To achieve this goal, we utilize the KQL Query Language Processor -- and quickly deploy the below KQL to the most appropriate of the four Processors.

traces
| where customDimensions.EventName != "LogWelcomeBanner"

The above KQL could be inserted at any one of the processors described in the previous section and when the log message is being emitted at that appropriate processing location the log would be simply paused (dropped) as long as the dynamically deployed configuration was applied.

Simple Sample Using KQL Filter dropping fields in a Log

A potentially more interesting application would be the removal of a particular field within a log

In this scenario for some reason a particular field was included and then later after deployment was decided that field was unnecessary or unwanted this can happen for several reasons ranging from costs to security, database performance, and privacy it could also be simply a case of just wanting to be more tidy anesthetics

Consider the example below from our demonstration on content redaction. This simulation code unintentionally emits a secret, which we need to remove before it is ingested into our databases.

In this simulated workflow, we wish to remove the secret before it's egressed from the web agent.

public string WelcomeBanner
{
    get
    {
        DateTimeOffset time = DateTimeOffset.UtcNow;
        string secret = GetSecret(); ;
        LogWelcomeBanner(_logger, secret);
        return $"Welcome : {time}";
    }
}
traces
| where customDimensions.EventName != "LogWelcomeBanner"

To achieve this goal, we utilize the KQL Query Language Processor -- and quickly deploy the below KQL to the most appropriate of the four Processors.

Without Dynamic Telemetry a rebuild retest and redeploy be required but with Dynamic Telemetry the simple configuration below can be dynamically transmitted to any of the four described processors at which point any log named "LogWelcomeBanner" have it's "secret" field redacted.

traces
| extend customDimensions = iif(customDimensions.EventName == "LogWelcomeBanner",
    bag_remove_keys(customDimensions, dynamic(['secret'])), customDimensions)
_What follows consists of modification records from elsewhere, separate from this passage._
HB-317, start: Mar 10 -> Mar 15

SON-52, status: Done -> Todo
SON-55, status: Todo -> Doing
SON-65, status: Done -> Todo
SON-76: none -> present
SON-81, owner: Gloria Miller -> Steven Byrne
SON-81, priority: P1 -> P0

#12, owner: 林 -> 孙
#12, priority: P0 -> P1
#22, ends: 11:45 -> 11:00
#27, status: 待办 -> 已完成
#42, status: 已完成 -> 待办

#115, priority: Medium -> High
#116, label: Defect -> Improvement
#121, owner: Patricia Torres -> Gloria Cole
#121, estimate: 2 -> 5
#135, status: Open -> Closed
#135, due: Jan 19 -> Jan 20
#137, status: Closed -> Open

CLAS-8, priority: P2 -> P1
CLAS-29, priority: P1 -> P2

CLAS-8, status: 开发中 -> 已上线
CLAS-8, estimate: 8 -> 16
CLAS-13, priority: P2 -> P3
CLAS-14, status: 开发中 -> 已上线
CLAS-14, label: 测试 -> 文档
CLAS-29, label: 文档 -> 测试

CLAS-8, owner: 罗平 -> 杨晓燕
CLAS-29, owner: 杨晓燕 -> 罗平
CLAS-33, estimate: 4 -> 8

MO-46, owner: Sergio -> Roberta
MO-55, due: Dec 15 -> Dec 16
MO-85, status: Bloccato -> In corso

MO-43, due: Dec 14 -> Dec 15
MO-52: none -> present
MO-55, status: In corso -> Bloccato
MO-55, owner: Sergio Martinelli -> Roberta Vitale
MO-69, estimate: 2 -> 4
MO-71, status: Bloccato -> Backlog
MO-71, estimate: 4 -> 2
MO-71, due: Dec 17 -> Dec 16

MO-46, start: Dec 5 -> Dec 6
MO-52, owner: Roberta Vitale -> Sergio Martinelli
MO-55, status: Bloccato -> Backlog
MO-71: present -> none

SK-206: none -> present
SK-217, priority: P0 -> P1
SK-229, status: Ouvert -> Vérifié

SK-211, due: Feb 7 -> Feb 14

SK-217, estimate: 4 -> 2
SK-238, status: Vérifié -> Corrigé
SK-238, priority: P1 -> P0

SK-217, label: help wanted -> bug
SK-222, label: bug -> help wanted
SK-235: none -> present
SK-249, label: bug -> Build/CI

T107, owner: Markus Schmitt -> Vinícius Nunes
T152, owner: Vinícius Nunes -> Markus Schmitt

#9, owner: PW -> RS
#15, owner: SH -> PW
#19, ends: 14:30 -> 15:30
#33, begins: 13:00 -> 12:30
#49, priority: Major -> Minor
Database view of the Log that contains a secret

As demonstrated below, by utilizing Application Insights and KQL, it is evident that the secret in our code has been transmitted to the backend databases.

Because this secret was "accidentally" emitted; we wish to remove just the field.

Database view of the Log, after field redaction

As you can see in the below Screenshot, immediately after the KQL filter was deployed, just the 'secret' field is redacted.

traces
| extend customDimensions = iif(customDimensions.EventName == "LogWelcomeBanner",
    bag_remove_keys(customDimensions, dynamic(['secret'])), customDimensions)

Including Configuration Deployment Service

Since every deployment environment has unique characteristics and tolerances for risk, Dynamic Telemetry leverages the inherent code and configuration of the infrastructure's deployment systems. Further details on this topic are provided in subsequent sections. It is essential to consider configuration deployment as the most efficient mechanism that ensures responsible usage within the hosted environment.